Everything we thought we knew about civil engineering improving the world is wrong

What does “improving people’s lives” mean to civil engineers on a rapidly warming planet?

Graduate engineer Kaye Pollard has been reflecting on the role of a civil engineer in the face of climate change. Image credit: Kaye Pollard
Graduate engineer Kaye Pollard has been reflecting on the role of a civil engineer in the face of climate change. Image credit: Kaye Pollard
  • Updated: 07 April, 2021
  • Author: Kaye Pollard, ICE President's Future Leader 2020/21
I’m yet to meet a civil engineer who isn’t interested in improving lives for people through their work. “Making a difference”, “having a positive impact” and “improving lives” are phrases that ring true for so many of us and is the reason why we feel rightly proud of the railways, schools, hospitals, power stations, bridges and much more we build each and every day. 

For me, and so many others, the desire to provide improvements to people’s lives was the motivation for becoming a civil engineer in the first place. For centuries, civil engineers have proudly brought clean drinking water, sanitation, safe housing, energy, and safe transport access to billions of people around the world.

I had always understood that improvements to infrastructure would always result in better outcomes for communities, much like the linear relationship shown here:

infographic of civil engineering improving social outcomes
My previous understanding of how civil engineering improves lives (in a world without climate change).

It was only when I started to learn more about climate change that I realised that the world isn’t so black and white.

Climate change is undoing the progress we’ve made towards universal water, sanitation, transport, and energy access in many parts of the world. To make matters worse, the infrastructure we’ve created is a significant cause of climate change, with over 70% of greenhouse gas (GHG) emissions directly or indirectly related to infrastructure.

Climate change changes everything

The construction and operation of infrastructure such as power plants, buildings and transport systems are emitting huge amounts of gases, including carbon dioxide (CO2), which are trapped in the earth's atmosphere. Over time, this is causing life-threatening climate change.
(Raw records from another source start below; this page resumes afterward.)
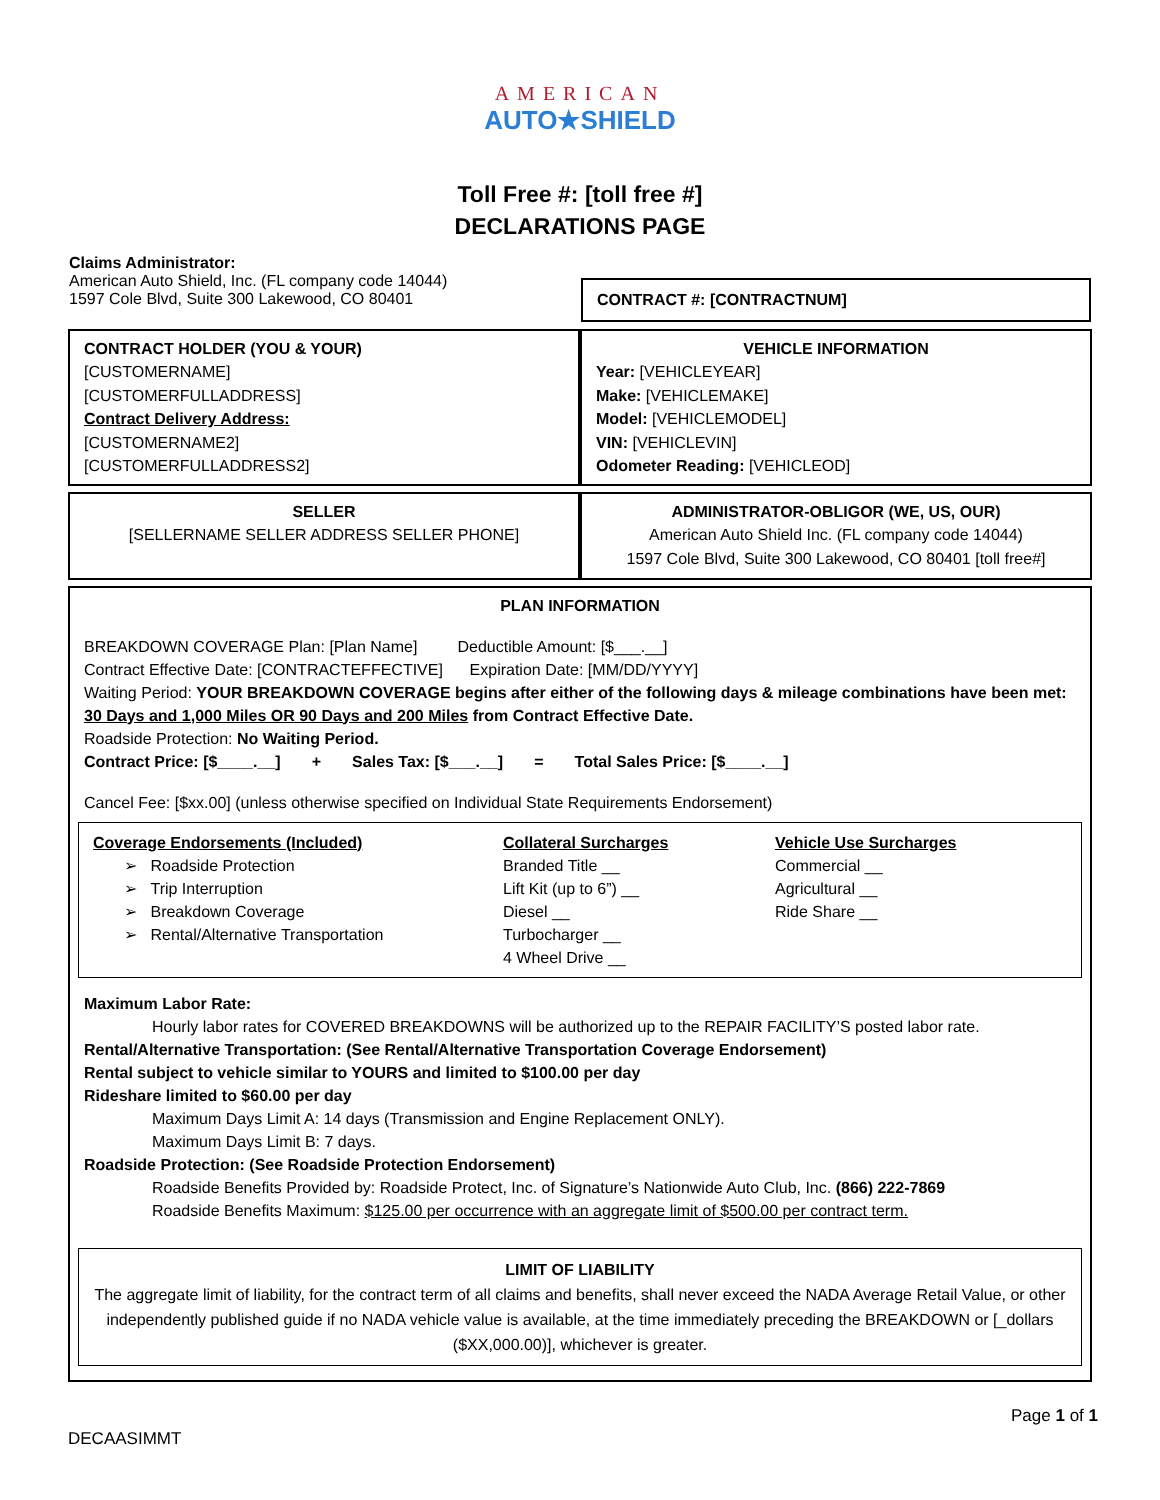AMERICAN
AUTO★SHIELD
Toll Free #: [toll free #]
DECLARATIONS PAGE
| Claims Administrator: American Auto Shield, Inc. (FL company code 14044) 1597 Cole Blvd, Suite 300 Lakewood, CO 80401 | CONTRACT #: [CONTRACTNUM] |
| CONTRACT HOLDER (YOU & YOUR) [CUSTOMERNAME] [CUSTOMERFULLADDRESS] Contract Delivery Address: [CUSTOMERNAME2] [CUSTOMERFULLADDRESS2] | VEHICLE INFORMATION Year: [VEHICLEYEAR] Make: [VEHICLEMAKE] Model: [VEHICLEMODEL] VIN: [VEHICLEVIN] Odometer Reading: [VEHICLEOD] |
| SELLER [SELLERNAME SELLER ADDRESS SELLER PHONE] | ADMINISTRATOR-OBLIGOR (WE, US, OUR) American Auto Shield Inc. (FL company code 14044) 1597 Cole Blvd, Suite 300 Lakewood, CO 80401 [toll free#] |
PLAN INFORMATION
BREAKDOWN COVERAGE Plan: [Plan Name] Deductible Amount: [$___.__]
Contract Effective Date: [CONTRACTEFFECTIVE] Expiration Date: [MM/DD/YYYY]
Waiting Period: YOUR BREAKDOWN COVERAGE begins after either of the following days & mileage combinations have been met: 30 Days and 1,000 Miles OR 90 Days and 200 Miles from Contract Effective Date.
Roadside Protection: No Waiting Period.
Contract Price: [$____.__] + Sales Tax: [$___.__] = Total Sales Price: [$____.__]
Cancel Fee: [$xx.00] (unless otherwise specified on Individual State Requirements Endorsement)
Coverage Endorsements (Included)
➢ Roadside Protection
➢ Trip Interruption
➢ Breakdown Coverage
➢ Rental/Alternative Transportation
Collateral Surcharges
Branded Title __
Lift Kit (up to 6”) __
Diesel __
Turbocharger __
4 Wheel Drive __
Vehicle Use Surcharges
Commercial __
Agricultural __
Ride Share __
Maximum Labor Rate:
Hourly labor rates for COVERED BREAKDOWNS will be authorized up to the REPAIR FACILITY’S posted labor rate.
Rental/Alternative Transportation: (See Rental/Alternative Transportation Coverage Endorsement)
Rental subject to vehicle similar to YOURS and limited to $100.00 per day
Rideshare limited to $60.00 per day
Maximum Days Limit A: 14 days (Transmission and Engine Replacement ONLY).
Maximum Days Limit B: 7 days.
Roadside Protection: (See Roadside Protection Endorsement)
Roadside Benefits Provided by: Roadside Protect, Inc. of Signature’s Nationwide Auto Club, Inc. (866) 222-7869
Roadside Benefits Maximum: $125.00 per occurrence with an aggregate limit of $500.00 per contract term.
LIMIT OF LIABILITY
The aggregate limit of liability, for the contract term of all claims and benefits, shall never exceed the NADA Average Retail Value, or other independently published guide if no NADA vehicle value is available, at the time immediately preceding the BREAKDOWN or [_dollars ($XX,000.00)], whichever is greater.
Page 1 of 1
DECAASIMMT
At our current rate of greenhouse gas (GHG) emissions the World Health Organisation (WHO) estimates climate change will cause an extra 250,000 extra deaths per year from malnutrition, malaria, diarrhoea, and heat stress alone.

Here’s how climate change is already affecting communities around the world today:
  • Prolonged droughts devastate food supplies and dry up water sources.
  • Withered crops and starving animals destroy families’ livelihoods.
  • Hurricanes, floods and landslides flatten or sweep away people’s homes.
  • Strife can occur within communities, as families compete for available land, food and water.
  • Families become separated, as relatives relocate to search for work.
Indirectly, civil engineers have significantly contributed to GHG emissions and climate change for centuries, and for many of us without even knowing it. Personally, this is something I find upsetting to come to terms with and it feels very much at odds with the sense of “wanting to make a positive impact” that so many of us have dedicated our lives to for years. 
 

Climate change is damaging infrastructure 

To make matters worse, climate change is also damaging the infrastructure we have already built.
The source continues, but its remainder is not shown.